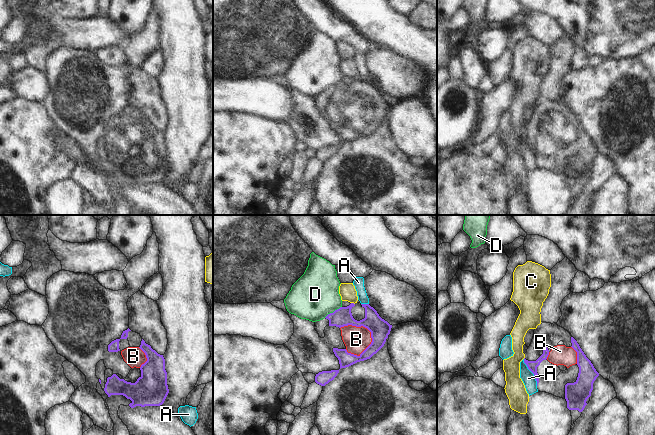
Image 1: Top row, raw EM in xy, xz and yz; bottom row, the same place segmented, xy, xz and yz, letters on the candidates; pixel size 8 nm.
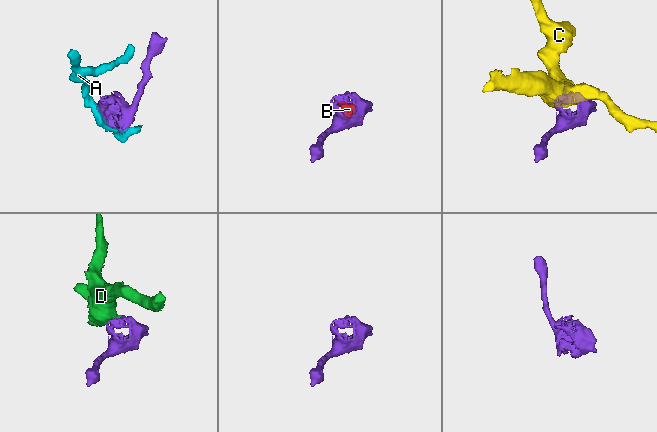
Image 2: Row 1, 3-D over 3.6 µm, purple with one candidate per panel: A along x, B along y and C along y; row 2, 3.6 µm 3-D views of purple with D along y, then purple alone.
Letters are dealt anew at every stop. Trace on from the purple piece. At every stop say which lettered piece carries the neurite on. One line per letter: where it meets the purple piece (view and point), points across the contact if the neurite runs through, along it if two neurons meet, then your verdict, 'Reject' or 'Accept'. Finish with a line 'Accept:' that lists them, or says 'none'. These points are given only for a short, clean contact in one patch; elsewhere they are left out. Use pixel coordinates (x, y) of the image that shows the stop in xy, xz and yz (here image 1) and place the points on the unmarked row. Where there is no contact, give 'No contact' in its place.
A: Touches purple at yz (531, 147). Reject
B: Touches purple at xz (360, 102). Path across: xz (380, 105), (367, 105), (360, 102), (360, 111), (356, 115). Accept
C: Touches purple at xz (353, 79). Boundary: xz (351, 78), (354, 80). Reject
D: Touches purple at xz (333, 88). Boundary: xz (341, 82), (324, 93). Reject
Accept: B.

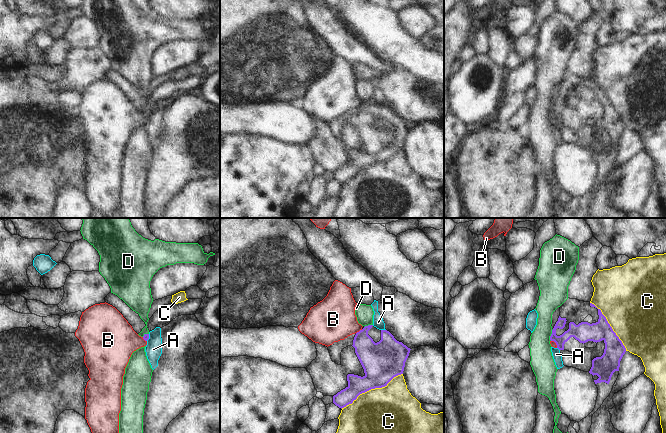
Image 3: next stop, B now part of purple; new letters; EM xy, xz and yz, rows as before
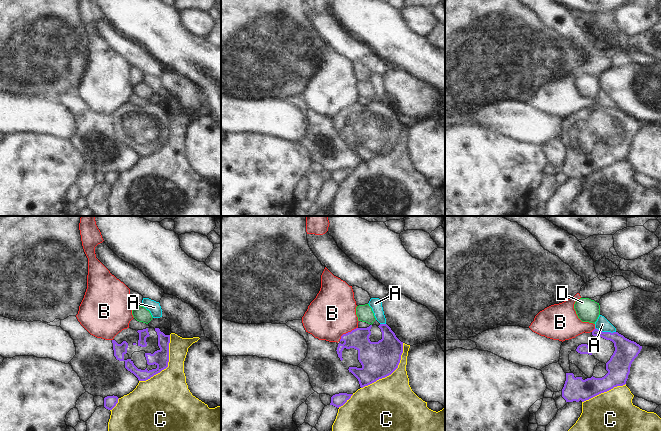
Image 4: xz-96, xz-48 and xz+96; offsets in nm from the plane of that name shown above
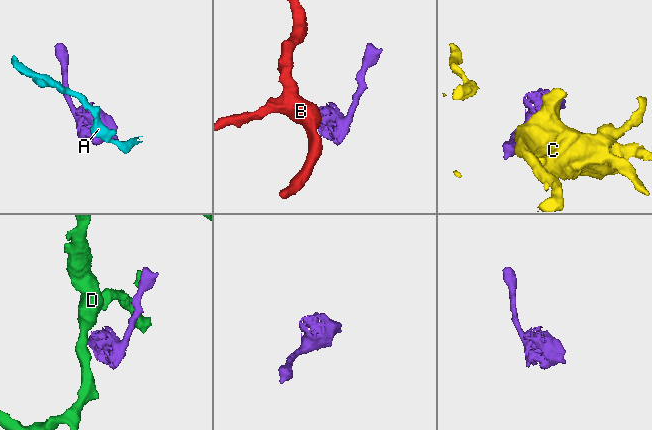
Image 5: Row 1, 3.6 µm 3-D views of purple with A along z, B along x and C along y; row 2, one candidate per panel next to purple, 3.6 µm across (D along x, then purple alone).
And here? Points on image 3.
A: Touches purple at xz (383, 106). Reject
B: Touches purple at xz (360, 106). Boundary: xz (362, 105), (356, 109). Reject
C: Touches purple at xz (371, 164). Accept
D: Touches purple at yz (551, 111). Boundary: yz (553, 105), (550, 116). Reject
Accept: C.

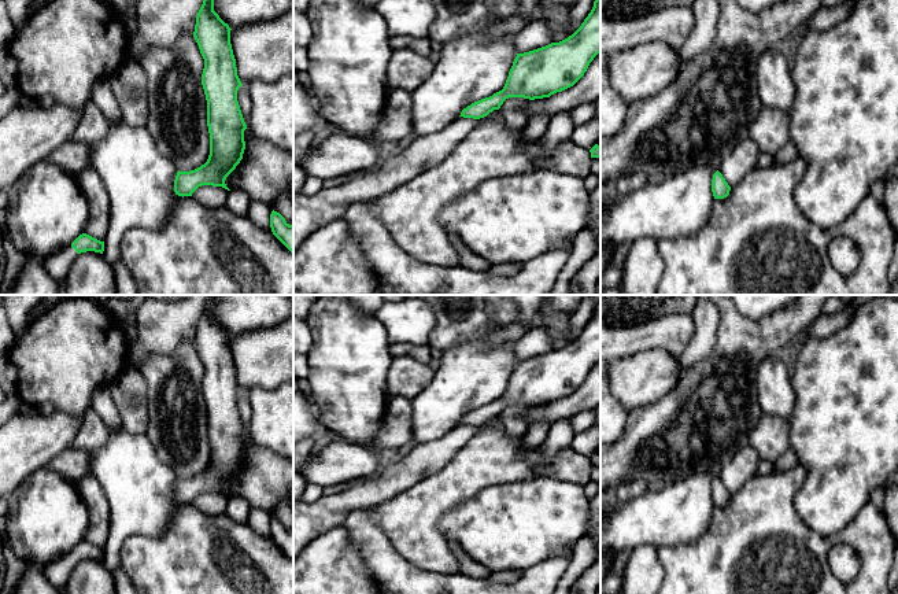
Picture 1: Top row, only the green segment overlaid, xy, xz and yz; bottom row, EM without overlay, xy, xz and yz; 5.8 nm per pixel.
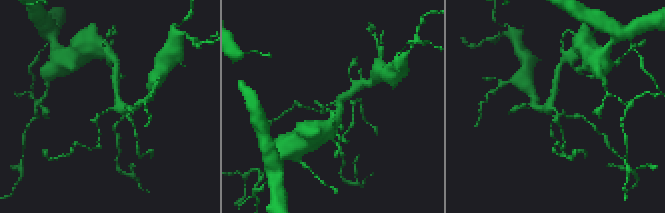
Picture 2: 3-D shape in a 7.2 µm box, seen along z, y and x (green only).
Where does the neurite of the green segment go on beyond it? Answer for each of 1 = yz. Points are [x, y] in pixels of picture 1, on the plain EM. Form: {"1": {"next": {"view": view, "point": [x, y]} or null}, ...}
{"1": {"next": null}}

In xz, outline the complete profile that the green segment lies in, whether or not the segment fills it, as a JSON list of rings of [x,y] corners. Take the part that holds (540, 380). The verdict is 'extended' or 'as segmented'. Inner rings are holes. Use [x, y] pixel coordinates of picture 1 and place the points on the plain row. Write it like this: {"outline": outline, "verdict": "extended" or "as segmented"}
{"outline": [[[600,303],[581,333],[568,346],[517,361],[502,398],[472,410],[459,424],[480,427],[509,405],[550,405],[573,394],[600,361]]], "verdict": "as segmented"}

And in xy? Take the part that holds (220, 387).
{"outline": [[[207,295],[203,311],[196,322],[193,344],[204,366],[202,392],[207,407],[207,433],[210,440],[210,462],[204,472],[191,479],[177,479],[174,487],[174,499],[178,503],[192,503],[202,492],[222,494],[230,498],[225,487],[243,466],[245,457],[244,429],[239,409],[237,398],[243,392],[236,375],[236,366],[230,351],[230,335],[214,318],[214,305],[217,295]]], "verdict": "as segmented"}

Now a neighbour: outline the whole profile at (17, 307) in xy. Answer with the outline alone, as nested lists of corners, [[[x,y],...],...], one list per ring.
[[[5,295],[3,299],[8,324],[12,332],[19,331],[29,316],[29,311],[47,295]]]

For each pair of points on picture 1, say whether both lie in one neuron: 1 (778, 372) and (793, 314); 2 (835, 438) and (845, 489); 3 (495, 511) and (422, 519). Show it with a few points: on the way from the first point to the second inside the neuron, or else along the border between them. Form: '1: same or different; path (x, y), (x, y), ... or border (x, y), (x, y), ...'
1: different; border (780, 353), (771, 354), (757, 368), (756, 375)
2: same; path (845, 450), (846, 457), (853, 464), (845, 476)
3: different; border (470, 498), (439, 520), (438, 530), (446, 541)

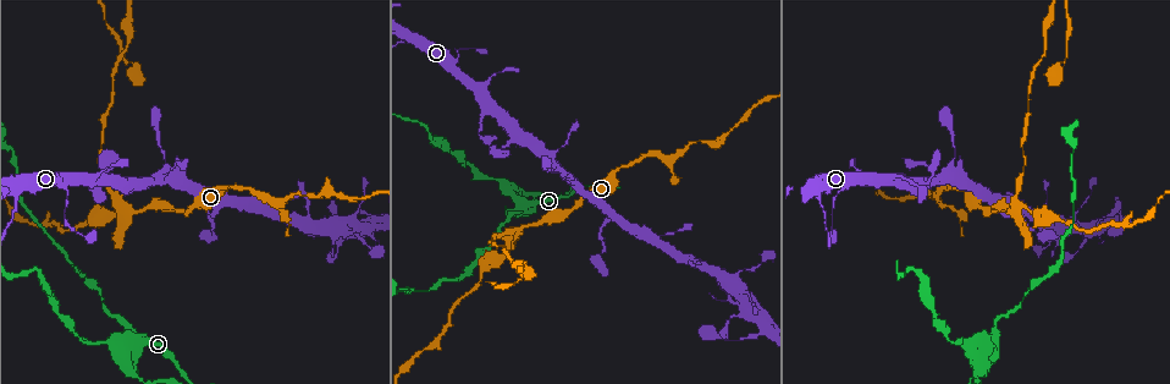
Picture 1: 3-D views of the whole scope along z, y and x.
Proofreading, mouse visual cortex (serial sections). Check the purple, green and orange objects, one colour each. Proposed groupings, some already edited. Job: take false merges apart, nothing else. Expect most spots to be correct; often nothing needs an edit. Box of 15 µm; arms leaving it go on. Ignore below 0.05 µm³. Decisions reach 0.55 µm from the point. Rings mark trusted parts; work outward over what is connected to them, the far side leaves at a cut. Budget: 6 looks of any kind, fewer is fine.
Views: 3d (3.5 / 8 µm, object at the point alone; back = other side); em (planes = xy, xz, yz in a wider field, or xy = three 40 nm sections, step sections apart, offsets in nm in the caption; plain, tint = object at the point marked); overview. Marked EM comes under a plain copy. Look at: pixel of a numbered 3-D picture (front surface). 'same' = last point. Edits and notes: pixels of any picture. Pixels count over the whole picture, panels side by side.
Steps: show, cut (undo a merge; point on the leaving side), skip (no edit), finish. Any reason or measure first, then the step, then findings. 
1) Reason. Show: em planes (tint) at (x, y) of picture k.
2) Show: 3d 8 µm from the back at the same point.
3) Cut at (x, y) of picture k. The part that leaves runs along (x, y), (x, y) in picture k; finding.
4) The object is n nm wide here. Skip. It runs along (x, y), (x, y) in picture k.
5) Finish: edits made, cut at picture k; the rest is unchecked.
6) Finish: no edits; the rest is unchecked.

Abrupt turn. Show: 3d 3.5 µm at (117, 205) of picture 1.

◇ ◇ ◇ ◇ ◇ ◇ ◇

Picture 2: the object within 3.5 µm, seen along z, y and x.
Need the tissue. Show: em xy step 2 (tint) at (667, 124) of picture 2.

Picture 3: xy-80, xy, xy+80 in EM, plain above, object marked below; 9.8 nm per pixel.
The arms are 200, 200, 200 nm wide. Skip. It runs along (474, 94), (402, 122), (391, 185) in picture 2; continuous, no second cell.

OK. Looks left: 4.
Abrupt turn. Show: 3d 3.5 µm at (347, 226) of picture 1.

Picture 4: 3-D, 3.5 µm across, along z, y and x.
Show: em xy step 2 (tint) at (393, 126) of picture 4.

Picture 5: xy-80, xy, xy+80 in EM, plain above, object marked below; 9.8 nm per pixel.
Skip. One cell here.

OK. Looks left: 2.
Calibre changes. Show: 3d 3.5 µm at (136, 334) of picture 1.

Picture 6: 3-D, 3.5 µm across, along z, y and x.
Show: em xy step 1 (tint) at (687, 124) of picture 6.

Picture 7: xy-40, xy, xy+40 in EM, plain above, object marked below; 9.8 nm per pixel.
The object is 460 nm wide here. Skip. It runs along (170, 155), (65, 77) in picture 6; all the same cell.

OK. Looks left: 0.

◇ ◇ ◇ ◇ ◇ ◇ ◇

== Work to complete ==
Beginning at the line above that contains "Image 1: Top" and going on through the line that contains "Image 2: Row", please copy every line exactly, leaving the pictures out and adding nothing.

== Response for this exercise ==
Image 1: Top row, raw EM in xy, xz and yz; bottom row, the same place segmented, xy, xz and yz, letters on the candidates; pixel size 8 nm.
Image 2: Row 1, 3-D over 3.6 µm, purple with one candidate per panel: A along x, B along y and C along y; row 2, 3.6 µm 3-D views of purple with D along y, then purple alone.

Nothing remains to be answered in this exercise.